- **Required tasks**:
**A.** From the geometric series forum thread, output the passage from "Thanks in advance!(63" to "this formula.(25 votes)".
**B.** Answer these questions about the geometric series forum thread:
(i) According to the explanation of multiplying ar^(n-1) by -r, how can the variable r also be expressed?
(ii) Where was the video deriving the formula located, relative to the video the commenter was watching?
(iii) Right after which lesson does one commenter say this lesson should be placed?

- **Page extract**:
..............................

Thanks in advance!(63 votes)
- OK, this is a really REALLY great question. When you multiply ar^(n-1) and -r together the first thing you can do is distribute the negative sign, which gives you -ar^(n-1) * r. The variable r can also be expressed as r^1. So you get -ar^(n-1) * r^1. Next you can pull out the -a which gives you (-a)(r^(n-1)) * r^1. Then you can simplify and get (-a)(r^(n-1+1)). Once again that can be simplified very easily to
-ar^n. I hope that was helpful.(118 votes)
- Why is it that I was watching a video in which he says he already derived this formula, and when I finally found the video where he derives it, it's located after the video I was watching, in which it was assumed I knew this formula.(25 votes)
- This lessson should be placed higher up right after "Geometric series with sigma notation" because in the video lesson following "Worked example:finite geometric series(sigma notation) it says the general formula was already mentioned in a previous video when it was not.It is only mentioned in this last video lesson "Finite geometric series with formla justification".
Please correct this mistake as it is confusing.(26 votes)

..............................

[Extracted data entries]
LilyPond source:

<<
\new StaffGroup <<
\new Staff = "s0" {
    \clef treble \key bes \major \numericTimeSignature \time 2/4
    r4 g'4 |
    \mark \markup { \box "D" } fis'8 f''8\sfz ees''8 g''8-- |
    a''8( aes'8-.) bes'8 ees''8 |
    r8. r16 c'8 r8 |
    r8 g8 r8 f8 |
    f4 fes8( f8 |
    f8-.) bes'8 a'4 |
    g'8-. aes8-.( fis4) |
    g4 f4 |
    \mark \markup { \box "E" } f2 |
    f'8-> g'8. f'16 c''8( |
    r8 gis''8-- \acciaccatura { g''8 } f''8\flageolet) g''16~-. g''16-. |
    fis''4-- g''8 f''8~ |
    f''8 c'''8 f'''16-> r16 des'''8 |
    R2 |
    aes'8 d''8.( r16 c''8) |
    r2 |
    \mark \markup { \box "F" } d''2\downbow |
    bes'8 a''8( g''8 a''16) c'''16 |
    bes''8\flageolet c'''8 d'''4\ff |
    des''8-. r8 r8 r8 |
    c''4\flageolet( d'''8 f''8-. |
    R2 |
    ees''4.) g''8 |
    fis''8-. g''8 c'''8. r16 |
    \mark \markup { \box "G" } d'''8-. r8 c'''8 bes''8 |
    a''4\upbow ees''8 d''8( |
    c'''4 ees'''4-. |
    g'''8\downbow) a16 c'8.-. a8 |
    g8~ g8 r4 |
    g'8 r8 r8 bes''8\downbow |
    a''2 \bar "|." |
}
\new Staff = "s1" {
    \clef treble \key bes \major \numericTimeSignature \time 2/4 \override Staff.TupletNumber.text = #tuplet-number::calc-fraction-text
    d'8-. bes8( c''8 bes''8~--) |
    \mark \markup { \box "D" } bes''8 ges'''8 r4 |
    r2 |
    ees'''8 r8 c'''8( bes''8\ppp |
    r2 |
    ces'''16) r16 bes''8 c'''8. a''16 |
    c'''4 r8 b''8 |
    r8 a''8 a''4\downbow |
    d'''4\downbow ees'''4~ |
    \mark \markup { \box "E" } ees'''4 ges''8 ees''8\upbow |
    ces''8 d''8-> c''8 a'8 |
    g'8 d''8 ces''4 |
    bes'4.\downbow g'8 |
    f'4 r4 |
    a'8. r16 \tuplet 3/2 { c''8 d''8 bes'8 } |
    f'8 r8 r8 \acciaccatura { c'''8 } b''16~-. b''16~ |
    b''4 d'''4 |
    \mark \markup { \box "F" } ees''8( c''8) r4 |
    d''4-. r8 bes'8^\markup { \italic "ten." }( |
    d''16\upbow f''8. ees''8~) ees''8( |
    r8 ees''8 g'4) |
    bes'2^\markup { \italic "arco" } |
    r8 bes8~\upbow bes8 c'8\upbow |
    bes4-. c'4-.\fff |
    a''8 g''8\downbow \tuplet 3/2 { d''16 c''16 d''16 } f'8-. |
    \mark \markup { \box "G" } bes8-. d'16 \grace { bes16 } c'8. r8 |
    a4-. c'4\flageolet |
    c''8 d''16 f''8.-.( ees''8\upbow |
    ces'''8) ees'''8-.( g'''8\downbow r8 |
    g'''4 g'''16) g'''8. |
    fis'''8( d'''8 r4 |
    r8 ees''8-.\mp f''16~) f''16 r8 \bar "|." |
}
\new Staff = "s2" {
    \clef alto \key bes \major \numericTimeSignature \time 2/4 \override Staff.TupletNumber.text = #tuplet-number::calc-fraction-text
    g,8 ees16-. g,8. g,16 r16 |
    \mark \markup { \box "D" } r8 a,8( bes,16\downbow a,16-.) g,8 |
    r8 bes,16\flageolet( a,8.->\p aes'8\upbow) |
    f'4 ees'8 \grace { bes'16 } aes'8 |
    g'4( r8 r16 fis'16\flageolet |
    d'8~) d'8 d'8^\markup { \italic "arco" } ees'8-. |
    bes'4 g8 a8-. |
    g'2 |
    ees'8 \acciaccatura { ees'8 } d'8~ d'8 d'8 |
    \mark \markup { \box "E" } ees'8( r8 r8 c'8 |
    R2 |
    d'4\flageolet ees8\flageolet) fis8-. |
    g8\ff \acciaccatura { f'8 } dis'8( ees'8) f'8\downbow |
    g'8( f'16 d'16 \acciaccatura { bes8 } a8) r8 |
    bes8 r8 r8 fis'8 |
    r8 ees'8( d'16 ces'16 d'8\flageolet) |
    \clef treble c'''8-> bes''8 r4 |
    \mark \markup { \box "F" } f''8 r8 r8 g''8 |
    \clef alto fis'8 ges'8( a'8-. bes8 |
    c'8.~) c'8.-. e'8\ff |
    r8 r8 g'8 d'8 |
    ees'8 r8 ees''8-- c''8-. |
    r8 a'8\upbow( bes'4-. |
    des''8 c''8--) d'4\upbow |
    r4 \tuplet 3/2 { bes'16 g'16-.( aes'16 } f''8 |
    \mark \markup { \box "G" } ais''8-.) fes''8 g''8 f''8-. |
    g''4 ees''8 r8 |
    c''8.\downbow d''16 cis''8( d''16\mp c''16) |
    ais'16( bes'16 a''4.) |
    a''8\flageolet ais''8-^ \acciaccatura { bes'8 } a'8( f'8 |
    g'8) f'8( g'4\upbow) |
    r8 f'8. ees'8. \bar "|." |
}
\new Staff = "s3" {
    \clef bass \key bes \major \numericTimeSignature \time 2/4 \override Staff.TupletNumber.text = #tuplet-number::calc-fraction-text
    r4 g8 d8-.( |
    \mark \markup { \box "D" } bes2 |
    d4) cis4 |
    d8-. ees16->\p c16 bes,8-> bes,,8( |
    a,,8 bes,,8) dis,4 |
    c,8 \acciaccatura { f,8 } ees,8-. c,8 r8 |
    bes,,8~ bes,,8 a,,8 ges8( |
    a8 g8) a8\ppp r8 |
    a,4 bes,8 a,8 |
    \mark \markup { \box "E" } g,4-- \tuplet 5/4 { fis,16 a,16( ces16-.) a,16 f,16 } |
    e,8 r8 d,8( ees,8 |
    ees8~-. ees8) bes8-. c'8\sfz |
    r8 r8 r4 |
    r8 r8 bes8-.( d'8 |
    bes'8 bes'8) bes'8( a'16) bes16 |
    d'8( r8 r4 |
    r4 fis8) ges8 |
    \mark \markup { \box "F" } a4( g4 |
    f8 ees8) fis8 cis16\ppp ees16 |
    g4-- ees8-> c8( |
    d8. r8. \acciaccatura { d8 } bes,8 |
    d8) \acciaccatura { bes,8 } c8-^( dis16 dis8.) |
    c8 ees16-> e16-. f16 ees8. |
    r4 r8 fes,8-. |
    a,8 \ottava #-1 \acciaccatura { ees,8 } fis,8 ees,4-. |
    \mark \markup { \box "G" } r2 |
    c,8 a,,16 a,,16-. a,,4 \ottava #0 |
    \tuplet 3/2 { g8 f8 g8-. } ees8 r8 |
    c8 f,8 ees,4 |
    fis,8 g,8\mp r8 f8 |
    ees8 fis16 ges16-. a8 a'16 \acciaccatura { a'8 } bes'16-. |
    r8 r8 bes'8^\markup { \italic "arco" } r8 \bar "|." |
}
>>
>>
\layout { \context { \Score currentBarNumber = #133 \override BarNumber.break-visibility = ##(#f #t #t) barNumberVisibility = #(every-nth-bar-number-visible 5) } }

..............................

- **Task-by-task outputs**:
**A.**
Thanks in advance!(63 votes)
- OK, this is a really REALLY great question. When you multiply ar^(n-1) and -r together the first thing you can do is distribute the negative sign, which gives you -ar^(n-1) * r. The variable r can also be expressed as r^1. So you get -ar^(n-1) * r^1. Next you can pull out the -a which gives you (-a)(r^(n-1)) * r^1. Then you can simplify and get (-a)(r^(n-1+1)). Once again that can be simplified very easily to
-ar^n. I hope that was helpful.(118 votes)
- Why is it that I was watching a video in which he says he already derived this formula, and when I finally found the video where he derives it, it's located after the video I was watching, in which it was assumed I knew this formula.(25 votes)

**B.**
(i) As r^1.
(ii) After the video the commenter was watching.
(iii) "Geometric series with sigma notation."